Resolving a banking-sector crisis often involves government outlays because of implicit or explicit government safety net guarantees for banks. Accordingly, the political difficulty in raising taxpayer funds has often encouraged governments to procrastinate and delay resolution, as we saw during our savings and loan crisis. Delay, of course, can add to the fiscal costs and prolong a credit crunch."

Do not think for a second that Bernanke and Paulson are not preparing for this "crisis management" stage. We can't be sure if we end up following the Swedish example tit for tat, but we are fairly certain that our two primary financial statesmen are examining that experience right now.
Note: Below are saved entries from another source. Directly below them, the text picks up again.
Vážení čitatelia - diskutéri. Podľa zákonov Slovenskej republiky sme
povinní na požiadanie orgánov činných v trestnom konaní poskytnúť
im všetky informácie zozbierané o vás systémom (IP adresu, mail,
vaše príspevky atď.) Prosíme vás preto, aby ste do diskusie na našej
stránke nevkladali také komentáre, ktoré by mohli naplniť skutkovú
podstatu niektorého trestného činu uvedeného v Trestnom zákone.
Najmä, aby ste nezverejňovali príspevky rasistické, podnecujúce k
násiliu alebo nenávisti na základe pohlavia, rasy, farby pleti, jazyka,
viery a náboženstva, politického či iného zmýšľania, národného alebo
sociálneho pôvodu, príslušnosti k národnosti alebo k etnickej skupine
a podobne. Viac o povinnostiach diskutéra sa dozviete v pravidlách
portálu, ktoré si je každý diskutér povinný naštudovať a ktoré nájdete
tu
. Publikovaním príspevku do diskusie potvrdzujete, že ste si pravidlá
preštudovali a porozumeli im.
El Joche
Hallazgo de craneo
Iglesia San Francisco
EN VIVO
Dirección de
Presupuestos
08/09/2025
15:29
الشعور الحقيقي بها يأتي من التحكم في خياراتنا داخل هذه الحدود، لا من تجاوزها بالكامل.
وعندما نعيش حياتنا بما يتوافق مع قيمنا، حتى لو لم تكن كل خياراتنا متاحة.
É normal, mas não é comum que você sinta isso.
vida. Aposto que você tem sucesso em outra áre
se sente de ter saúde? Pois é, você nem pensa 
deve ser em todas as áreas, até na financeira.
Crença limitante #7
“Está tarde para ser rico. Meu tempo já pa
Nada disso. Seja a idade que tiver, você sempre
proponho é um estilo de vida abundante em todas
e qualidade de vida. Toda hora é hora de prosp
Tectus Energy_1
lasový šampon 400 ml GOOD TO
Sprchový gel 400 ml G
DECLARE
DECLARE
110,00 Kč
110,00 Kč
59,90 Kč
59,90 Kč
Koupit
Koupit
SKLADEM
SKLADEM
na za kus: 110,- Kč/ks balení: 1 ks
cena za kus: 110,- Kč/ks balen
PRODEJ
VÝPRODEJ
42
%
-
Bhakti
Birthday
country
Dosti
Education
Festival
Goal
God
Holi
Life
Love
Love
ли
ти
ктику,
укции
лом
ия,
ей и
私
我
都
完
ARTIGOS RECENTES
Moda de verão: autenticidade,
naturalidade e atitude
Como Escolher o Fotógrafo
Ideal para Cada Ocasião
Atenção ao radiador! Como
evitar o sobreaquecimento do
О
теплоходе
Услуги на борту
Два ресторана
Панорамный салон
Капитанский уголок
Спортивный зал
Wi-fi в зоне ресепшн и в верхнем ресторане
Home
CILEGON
To add some perspective, Sweden today has a vibrant economic and financial sector backdrop, so it's important to note that this is not about the end of the world or financial Armageddon. At the same time, even with an effective government solution in Sweden, the process of extinguishing the bad debts was painful. The equity market incurred a 28-month long bear market that saw Sweden's major index decline 45% from peak to trough and the economy undergo a 20-month recession that saw domestic demand contract by 2½%.

But unlike Japan, within three years after the crisis broke, both the level of economic activity and the stock market in Sweden were retesting new all-time highs. By way of comparison, the level of domestic economic activity in Japan is no higher today than it was 12 years ago; and the Nikkei is still 68% below its late-1989 peak. This is why acknowledging that crisis prevention has not worked and making a quick and effective transition to the crisis management stage is so vital to the longer-range macro and market outlook.